When Cinema Stepped In And History Stepped Back
Films soon followed. A silent adaptation appeared in 1928, followed by versions in 1935 and 1953. But it was K. Asif’s Mughal-e-Azam that sealed Anarkali’s immortality. With Madhubala’s luminous performance as Anarkali, Dilip Kumar’s conflicted Prince Salim, and Prithviraj Kapoor’s imposing Akbar, the legend turned operatic. Lavish sets, thunderous dialogue, and unforgettable music transformed a speculative story into cultural truth. Interestingly, the film softened the ending. Instead of dying behind brick walls, Anarkali escapes through a secret passage—saved by an emperor who ultimately chooses mercy. That revision made the story not just tragic, but tender.

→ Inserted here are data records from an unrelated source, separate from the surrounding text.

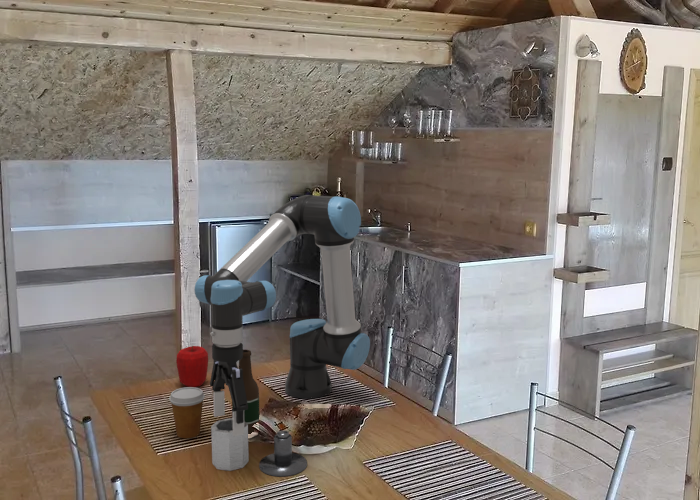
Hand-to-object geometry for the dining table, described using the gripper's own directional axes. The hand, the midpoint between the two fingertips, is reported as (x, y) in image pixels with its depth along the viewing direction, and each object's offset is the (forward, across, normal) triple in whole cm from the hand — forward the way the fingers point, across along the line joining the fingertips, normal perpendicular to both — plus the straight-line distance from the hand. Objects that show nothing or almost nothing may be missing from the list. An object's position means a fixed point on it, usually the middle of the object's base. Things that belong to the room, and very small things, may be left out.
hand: (228, 424), depth 177 cm
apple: (+10, -58, +9) cm, 60 cm away
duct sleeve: (+10, 0, 0) cm, 10 cm away
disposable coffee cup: (+10, -22, -4) cm, 25 cm away
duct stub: (+10, +8, +11) cm, 17 cm away
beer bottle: (+10, -14, +10) cm, 20 cm away
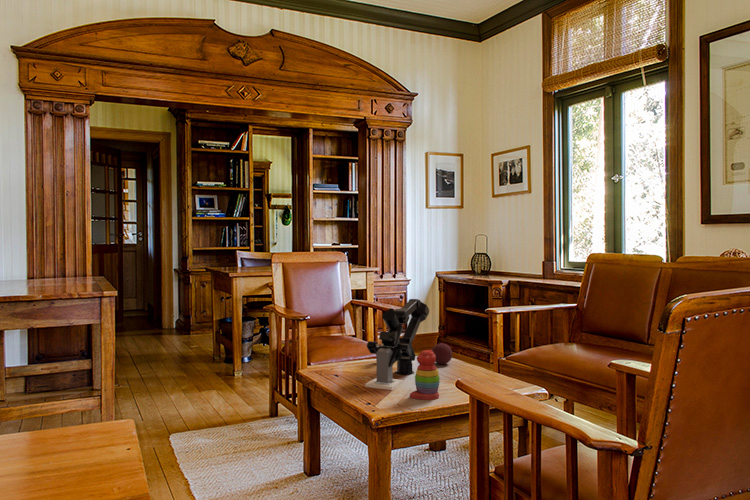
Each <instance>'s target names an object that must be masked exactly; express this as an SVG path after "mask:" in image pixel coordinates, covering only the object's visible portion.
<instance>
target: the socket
mask: <svg viewBox="0 0 750 500" xmlns="http://www.w3.org/2000/svg"><path fill="white" fill-rule="evenodd" d="M403 384H404V379H396V378H393V380H392V381H391V382H389V383H381V382H377V377H375V378H373V379H371V380H370V381H368V382H365V383H364V386H365V388H372V389H381V390H389V391H393V390H394V389H397V387H400V386H401V385H403Z"/></svg>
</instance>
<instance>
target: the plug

Why Anarkali Refuses To Disappear
Anarkali survives because her story fulfils several timeless needs. It mirrors the real tension between Akbar and Salim, who indeed fell out dramatically around 1599–1600, even leading to rebellion. It presents love as rebellion, youth as defiance, and power as fragile. Above all, it offers a woman who challenges an empire—not with weapons, but with emotion. Whether she was Nadira Begum, Shari-un-Nissa, Sahib-i-Jamal, or no one at all, Anarkali became a vessel for collective longing. History may not have needed her. Culture did. And so, despite her absence from Mughal records, Anarkali continues to breathe—between a tomb in Lahore, a Persian couplet carved in stone, and a black-and-white film that refuses to age. Sometimes, immortality does not come from truth. It comes from belief.